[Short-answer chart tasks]
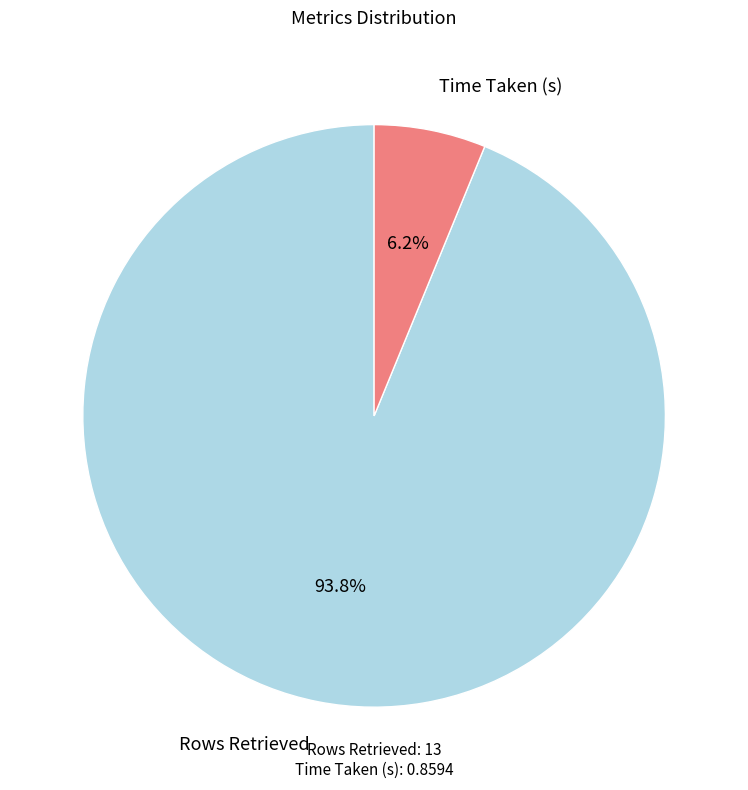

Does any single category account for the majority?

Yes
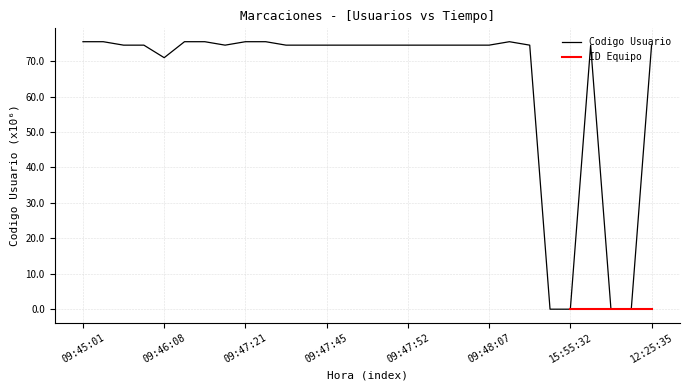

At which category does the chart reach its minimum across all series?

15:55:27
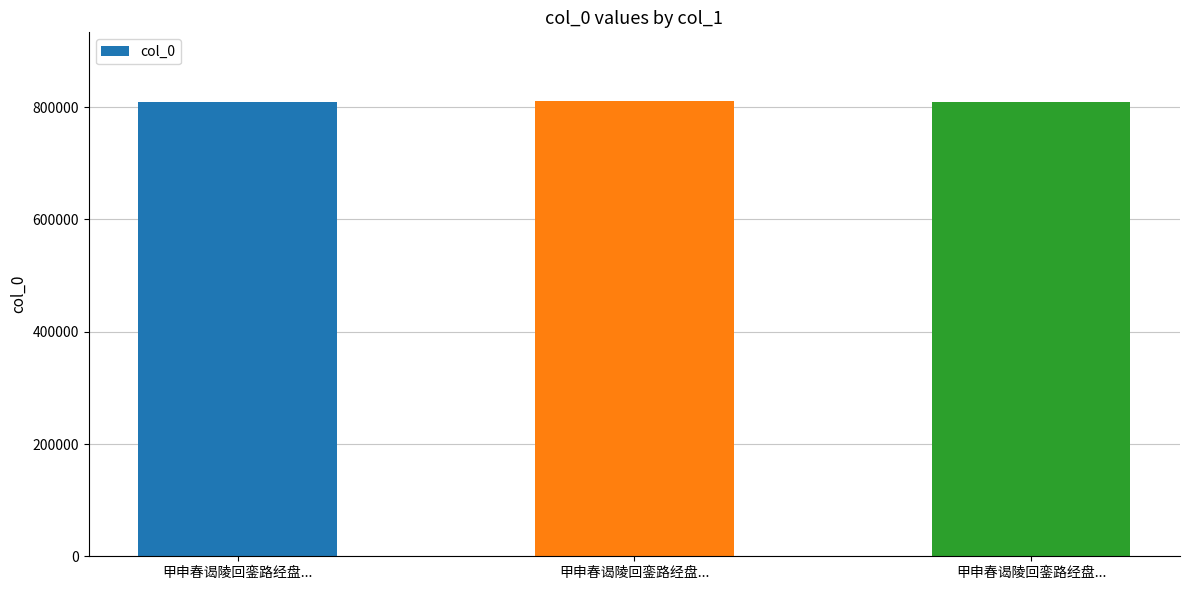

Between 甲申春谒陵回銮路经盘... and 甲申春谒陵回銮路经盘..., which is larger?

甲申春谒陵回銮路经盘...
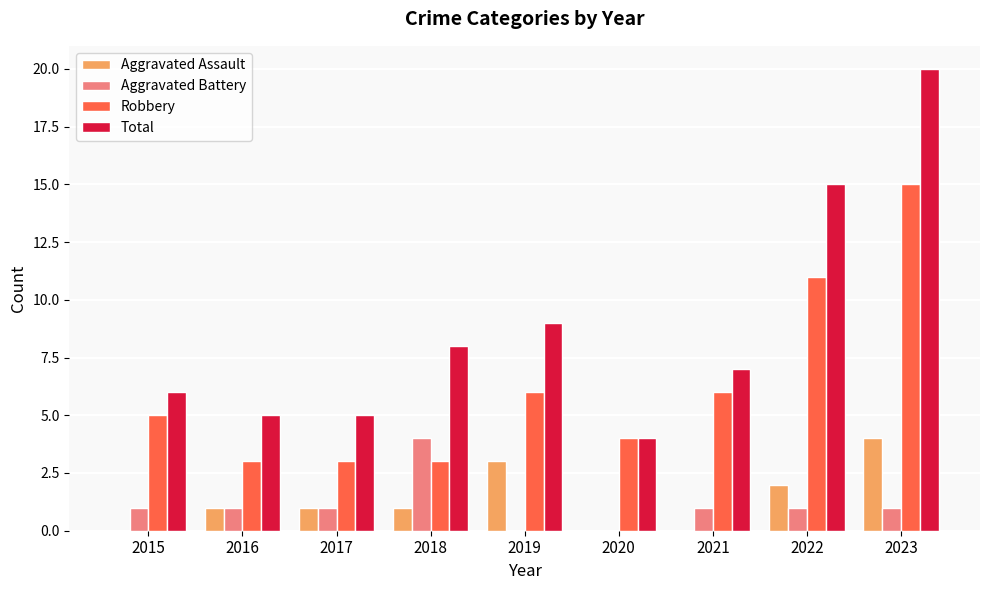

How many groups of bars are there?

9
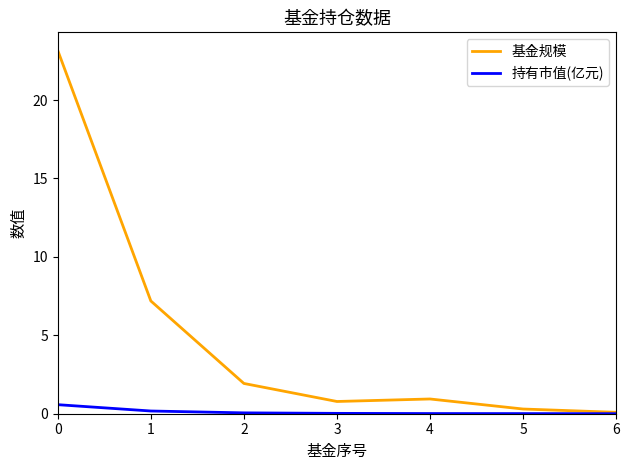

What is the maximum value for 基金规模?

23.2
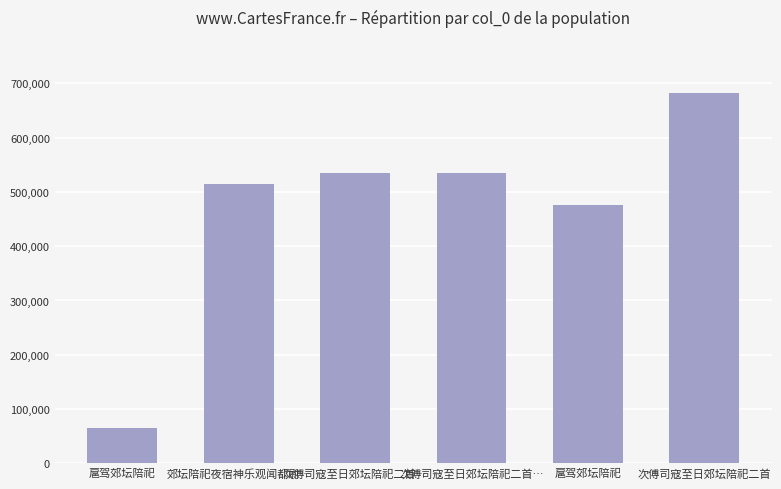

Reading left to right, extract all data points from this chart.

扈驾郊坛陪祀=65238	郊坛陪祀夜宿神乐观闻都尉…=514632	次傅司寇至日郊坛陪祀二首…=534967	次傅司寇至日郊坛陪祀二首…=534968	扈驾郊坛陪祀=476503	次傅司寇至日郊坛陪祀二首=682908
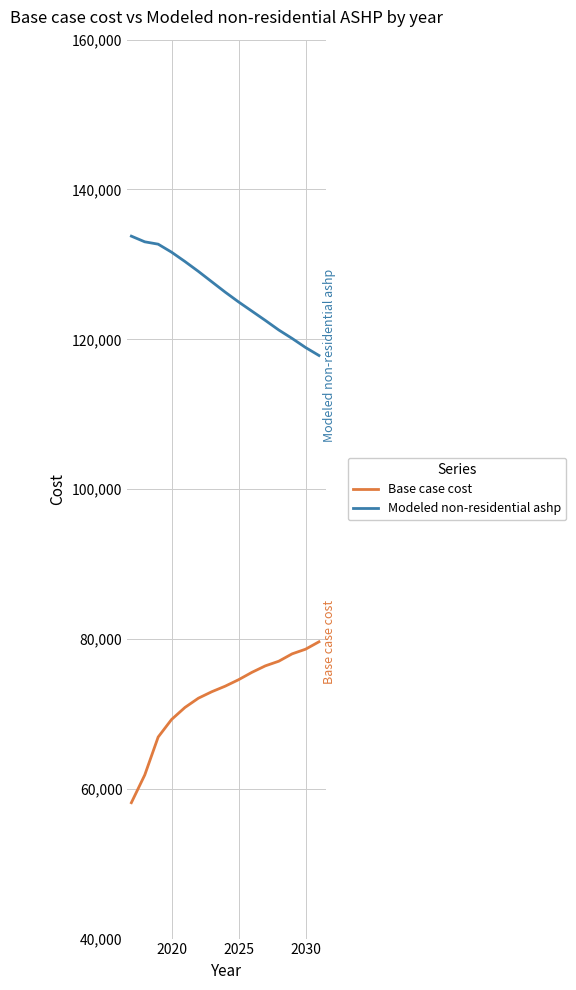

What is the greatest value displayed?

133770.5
...
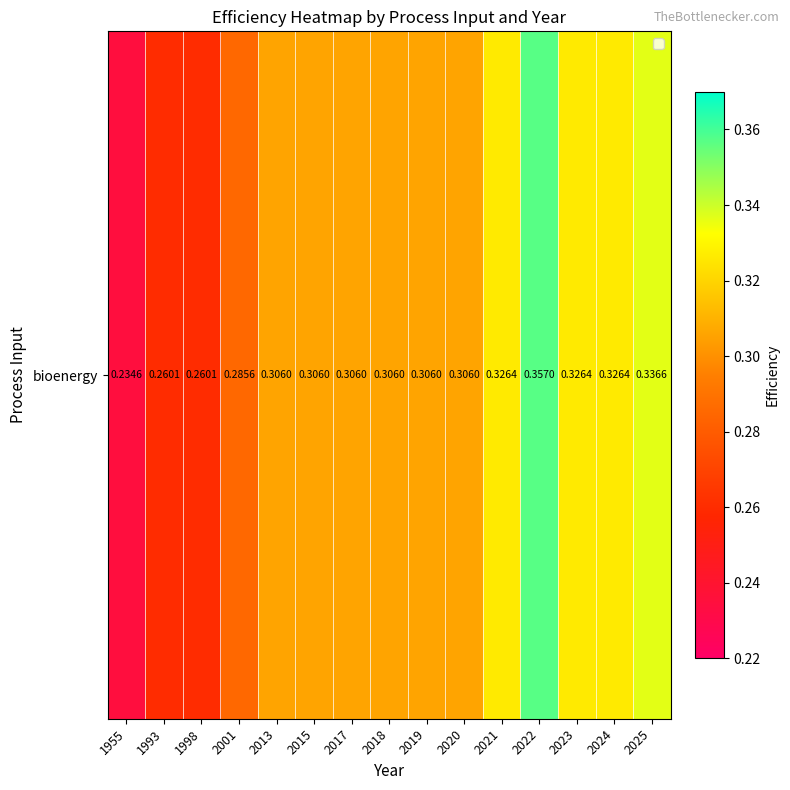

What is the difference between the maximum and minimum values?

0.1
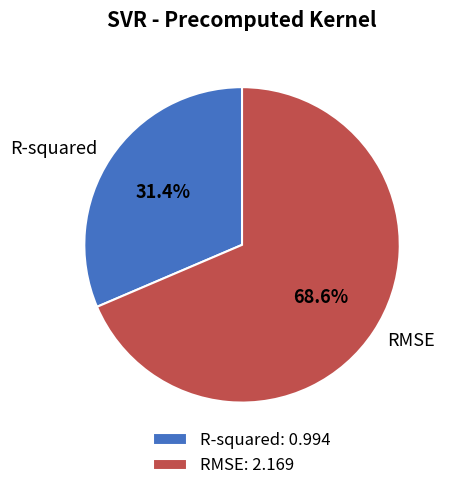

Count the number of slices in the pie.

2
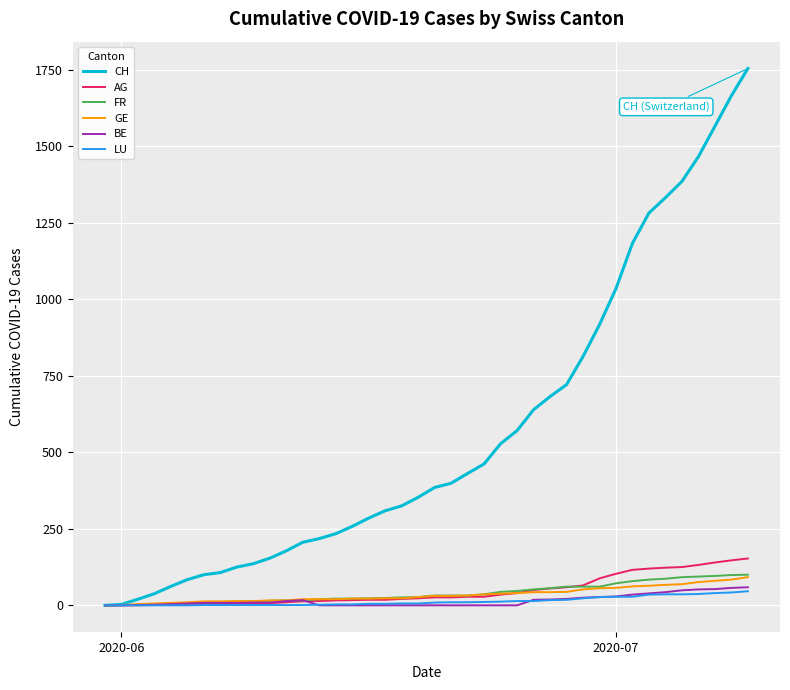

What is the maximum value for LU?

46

* Directions for this task
Write out the listing verbatim, beginning at the line that contains "Does any single" and stopping after the line that contains "What is the greatest value displayed?". Omit the picture markers from your output.

* Answer space
Does any single category account for the majority?

Yes

At which category does the chart reach its minimum across all series?

15:55:27

Between 甲申春谒陵回銮路经盘... and 甲申春谒陵回銮路经盘..., which is larger?

甲申春谒陵回銮路经盘...

How many groups of bars are there?

9

What is the maximum value for 基金规模?

23.2

Reading left to right, extract all data points from this chart.

扈驾郊坛陪祀=65238	郊坛陪祀夜宿神乐观闻都尉…=514632	次傅司寇至日郊坛陪祀二首…=534967	次傅司寇至日郊坛陪祀二首…=534968	扈驾郊坛陪祀=476503	次傅司寇至日郊坛陪祀二首=682908

What is the greatest value displayed?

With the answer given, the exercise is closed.